RECORDS TO PROCESS:
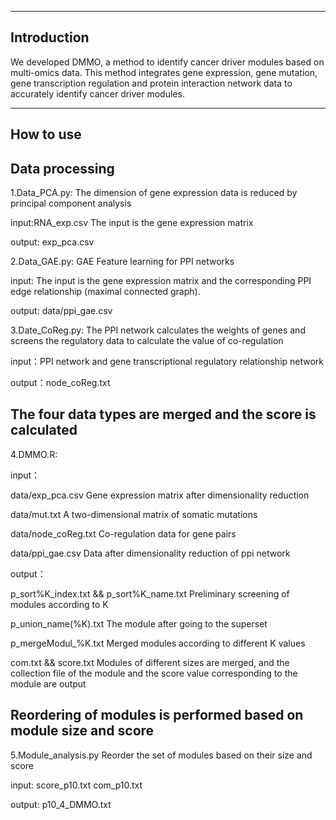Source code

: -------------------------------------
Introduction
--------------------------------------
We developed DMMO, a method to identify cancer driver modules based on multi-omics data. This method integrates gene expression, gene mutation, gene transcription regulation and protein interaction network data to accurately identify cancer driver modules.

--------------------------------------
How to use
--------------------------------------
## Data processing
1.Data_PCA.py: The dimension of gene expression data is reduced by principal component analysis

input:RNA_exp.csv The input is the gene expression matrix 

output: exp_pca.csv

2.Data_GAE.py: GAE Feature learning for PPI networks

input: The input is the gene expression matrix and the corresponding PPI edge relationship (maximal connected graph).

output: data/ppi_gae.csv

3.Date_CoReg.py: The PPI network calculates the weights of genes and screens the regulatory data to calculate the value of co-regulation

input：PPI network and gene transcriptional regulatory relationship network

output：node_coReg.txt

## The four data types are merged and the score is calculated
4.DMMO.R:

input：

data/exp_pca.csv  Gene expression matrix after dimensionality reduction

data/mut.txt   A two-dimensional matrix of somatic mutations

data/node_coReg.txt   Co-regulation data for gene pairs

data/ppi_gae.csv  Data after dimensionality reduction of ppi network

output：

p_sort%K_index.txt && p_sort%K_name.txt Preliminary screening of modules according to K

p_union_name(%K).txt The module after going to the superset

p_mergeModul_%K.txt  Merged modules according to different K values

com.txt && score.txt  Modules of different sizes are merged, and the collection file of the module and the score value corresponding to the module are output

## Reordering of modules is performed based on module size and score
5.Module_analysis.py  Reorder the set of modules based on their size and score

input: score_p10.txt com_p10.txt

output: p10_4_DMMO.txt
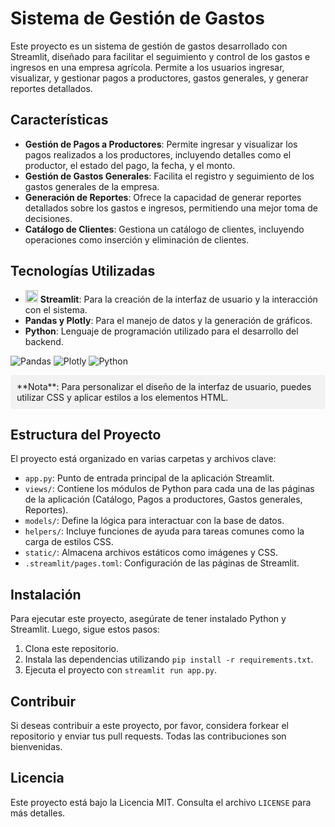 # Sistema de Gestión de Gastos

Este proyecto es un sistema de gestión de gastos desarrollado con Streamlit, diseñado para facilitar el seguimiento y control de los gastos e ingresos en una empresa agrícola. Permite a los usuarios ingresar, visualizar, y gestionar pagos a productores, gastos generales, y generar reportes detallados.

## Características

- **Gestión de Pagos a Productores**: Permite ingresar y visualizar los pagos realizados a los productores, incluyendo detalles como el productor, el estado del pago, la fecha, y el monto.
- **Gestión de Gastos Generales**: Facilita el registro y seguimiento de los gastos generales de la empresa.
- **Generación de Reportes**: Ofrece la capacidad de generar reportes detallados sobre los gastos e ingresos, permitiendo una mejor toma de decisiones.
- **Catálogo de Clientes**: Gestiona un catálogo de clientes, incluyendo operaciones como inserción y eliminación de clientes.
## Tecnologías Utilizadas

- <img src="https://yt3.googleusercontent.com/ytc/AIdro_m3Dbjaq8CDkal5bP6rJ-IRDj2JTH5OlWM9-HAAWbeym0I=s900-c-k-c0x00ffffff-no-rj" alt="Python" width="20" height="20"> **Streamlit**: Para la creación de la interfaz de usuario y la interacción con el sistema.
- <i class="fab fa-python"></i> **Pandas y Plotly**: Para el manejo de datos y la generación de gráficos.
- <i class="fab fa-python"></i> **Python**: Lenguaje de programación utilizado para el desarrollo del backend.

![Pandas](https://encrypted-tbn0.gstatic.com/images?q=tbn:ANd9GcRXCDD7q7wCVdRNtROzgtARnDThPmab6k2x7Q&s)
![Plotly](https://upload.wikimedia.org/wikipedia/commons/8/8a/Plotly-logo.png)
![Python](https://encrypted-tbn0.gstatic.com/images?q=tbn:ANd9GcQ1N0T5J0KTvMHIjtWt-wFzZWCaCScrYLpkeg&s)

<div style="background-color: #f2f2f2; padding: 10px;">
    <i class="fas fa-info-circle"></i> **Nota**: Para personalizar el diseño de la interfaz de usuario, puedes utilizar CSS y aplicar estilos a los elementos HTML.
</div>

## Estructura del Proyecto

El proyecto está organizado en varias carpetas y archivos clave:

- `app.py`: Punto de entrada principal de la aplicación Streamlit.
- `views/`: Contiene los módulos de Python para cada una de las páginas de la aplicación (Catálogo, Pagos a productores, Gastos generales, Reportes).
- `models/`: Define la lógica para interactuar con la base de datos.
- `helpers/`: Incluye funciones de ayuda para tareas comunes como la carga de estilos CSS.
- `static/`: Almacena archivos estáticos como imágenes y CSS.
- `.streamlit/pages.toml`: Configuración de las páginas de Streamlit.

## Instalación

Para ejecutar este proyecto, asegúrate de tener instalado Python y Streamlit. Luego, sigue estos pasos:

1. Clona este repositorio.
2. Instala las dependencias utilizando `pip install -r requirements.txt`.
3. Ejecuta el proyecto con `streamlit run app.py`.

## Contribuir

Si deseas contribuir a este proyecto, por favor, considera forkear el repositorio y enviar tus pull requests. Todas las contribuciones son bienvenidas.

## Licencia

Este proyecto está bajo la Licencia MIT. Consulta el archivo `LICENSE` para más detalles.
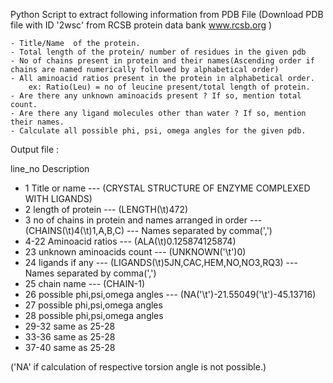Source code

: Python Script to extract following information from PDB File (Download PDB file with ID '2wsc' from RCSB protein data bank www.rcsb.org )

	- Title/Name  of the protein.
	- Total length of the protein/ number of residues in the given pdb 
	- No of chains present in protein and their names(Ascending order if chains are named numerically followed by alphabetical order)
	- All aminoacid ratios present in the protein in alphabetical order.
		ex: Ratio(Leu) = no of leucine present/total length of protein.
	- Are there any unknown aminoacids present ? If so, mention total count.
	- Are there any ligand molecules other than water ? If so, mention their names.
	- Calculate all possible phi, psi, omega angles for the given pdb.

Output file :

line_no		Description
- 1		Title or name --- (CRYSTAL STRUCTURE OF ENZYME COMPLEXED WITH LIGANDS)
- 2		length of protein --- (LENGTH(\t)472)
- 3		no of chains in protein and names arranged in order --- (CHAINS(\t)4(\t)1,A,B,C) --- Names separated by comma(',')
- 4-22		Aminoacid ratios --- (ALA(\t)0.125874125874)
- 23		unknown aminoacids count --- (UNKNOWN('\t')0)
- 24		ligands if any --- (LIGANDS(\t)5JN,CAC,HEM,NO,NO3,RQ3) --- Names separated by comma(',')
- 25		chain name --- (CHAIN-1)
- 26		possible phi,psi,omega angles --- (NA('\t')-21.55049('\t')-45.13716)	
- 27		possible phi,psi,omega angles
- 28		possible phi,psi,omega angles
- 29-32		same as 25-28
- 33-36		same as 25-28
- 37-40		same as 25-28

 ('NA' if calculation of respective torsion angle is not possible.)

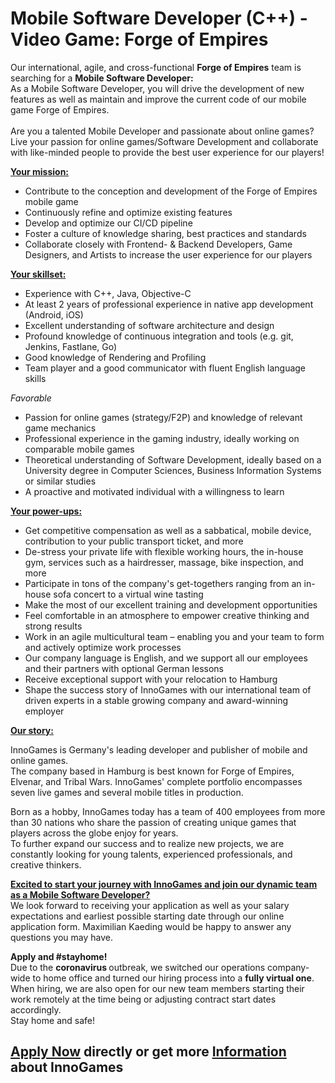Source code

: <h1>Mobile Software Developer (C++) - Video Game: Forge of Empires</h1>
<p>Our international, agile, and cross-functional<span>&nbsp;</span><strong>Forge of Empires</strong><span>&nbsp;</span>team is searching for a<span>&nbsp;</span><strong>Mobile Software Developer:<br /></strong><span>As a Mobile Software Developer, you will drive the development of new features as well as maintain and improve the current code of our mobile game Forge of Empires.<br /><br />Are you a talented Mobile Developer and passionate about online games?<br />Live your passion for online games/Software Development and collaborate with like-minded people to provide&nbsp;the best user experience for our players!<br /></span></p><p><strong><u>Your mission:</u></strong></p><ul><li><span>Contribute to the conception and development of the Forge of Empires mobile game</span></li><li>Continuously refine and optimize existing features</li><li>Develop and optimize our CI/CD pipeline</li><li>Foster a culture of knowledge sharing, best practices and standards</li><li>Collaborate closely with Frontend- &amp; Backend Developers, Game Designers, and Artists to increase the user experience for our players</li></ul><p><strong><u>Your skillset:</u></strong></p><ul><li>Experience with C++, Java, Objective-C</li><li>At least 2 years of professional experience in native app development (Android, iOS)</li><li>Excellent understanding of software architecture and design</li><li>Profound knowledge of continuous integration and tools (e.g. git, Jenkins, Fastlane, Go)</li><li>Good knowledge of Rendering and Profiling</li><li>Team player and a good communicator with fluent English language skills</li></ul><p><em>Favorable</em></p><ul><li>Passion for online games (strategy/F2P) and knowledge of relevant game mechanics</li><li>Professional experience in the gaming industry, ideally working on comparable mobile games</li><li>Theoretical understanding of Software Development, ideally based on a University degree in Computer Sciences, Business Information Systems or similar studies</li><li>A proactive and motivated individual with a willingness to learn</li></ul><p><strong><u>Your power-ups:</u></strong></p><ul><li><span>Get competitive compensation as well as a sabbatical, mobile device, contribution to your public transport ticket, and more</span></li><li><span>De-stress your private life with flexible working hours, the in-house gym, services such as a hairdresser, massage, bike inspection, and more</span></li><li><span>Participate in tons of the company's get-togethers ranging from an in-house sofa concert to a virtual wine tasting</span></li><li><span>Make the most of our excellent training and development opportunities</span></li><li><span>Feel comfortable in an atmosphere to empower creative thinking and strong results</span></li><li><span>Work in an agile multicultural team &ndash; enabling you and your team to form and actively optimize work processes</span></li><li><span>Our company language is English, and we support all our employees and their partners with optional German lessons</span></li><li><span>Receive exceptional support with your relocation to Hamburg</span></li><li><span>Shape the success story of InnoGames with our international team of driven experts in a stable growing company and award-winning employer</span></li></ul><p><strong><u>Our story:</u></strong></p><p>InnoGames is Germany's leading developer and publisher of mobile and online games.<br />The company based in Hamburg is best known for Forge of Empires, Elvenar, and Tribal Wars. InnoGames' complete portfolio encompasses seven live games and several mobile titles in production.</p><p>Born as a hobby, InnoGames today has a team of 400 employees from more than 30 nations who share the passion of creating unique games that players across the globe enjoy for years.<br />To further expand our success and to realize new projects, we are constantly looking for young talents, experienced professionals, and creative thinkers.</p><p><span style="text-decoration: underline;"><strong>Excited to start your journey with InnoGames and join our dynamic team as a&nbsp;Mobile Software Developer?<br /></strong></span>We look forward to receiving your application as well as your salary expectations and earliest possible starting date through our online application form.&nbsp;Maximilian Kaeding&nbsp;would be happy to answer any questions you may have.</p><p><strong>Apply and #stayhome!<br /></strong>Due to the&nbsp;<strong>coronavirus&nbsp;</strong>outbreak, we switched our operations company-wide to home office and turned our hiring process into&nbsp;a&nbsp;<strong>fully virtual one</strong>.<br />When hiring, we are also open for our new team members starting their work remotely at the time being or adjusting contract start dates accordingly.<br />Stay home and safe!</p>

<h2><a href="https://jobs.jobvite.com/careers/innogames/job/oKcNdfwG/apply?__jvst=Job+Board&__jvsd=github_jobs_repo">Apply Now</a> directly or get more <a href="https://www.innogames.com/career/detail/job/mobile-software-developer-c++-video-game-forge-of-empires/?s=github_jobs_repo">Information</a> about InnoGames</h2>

THE TASK:
All lines from the beginning of the material through the line that holds "# Sistema de Gestión de Gastos", both included, should be returned exactly; please omit any pictures and add no other lines.

ANSWER AREA:
Source code

: -------------------------------------
Introduction
--------------------------------------
We developed DMMO, a method to identify cancer driver modules based on multi-omics data. This method integrates gene expression, gene mutation, gene transcription regulation and protein interaction network data to accurately identify cancer driver modules.

--------------------------------------
How to use
--------------------------------------
## Data processing
1.Data_PCA.py: The dimension of gene expression data is reduced by principal component analysis

input:RNA_exp.csv The input is the gene expression matrix 

output: exp_pca.csv

2.Data_GAE.py: GAE Feature learning for PPI networks

input: The input is the gene expression matrix and the corresponding PPI edge relationship (maximal connected graph).

output: data/ppi_gae.csv

3.Date_CoReg.py: The PPI network calculates the weights of genes and screens the regulatory data to calculate the value of co-regulation

input：PPI network and gene transcriptional regulatory relationship network

output：node_coReg.txt

## The four data types are merged and the score is calculated
4.DMMO.R:

input：

data/exp_pca.csv  Gene expression matrix after dimensionality reduction

data/mut.txt   A two-dimensional matrix of somatic mutations

data/node_coReg.txt   Co-regulation data for gene pairs

data/ppi_gae.csv  Data after dimensionality reduction of ppi network

output：

p_sort%K_index.txt && p_sort%K_name.txt Preliminary screening of modules according to K

p_union_name(%K).txt The module after going to the superset

p_mergeModul_%K.txt  Merged modules according to different K values

com.txt && score.txt  Modules of different sizes are merged, and the collection file of the module and the score value corresponding to the module are output

## Reordering of modules is performed based on module size and score
5.Module_analysis.py  Reorder the set of modules based on their size and score

input: score_p10.txt com_p10.txt

output: p10_4_DMMO.txt
 # Sistema de Gestión de Gastos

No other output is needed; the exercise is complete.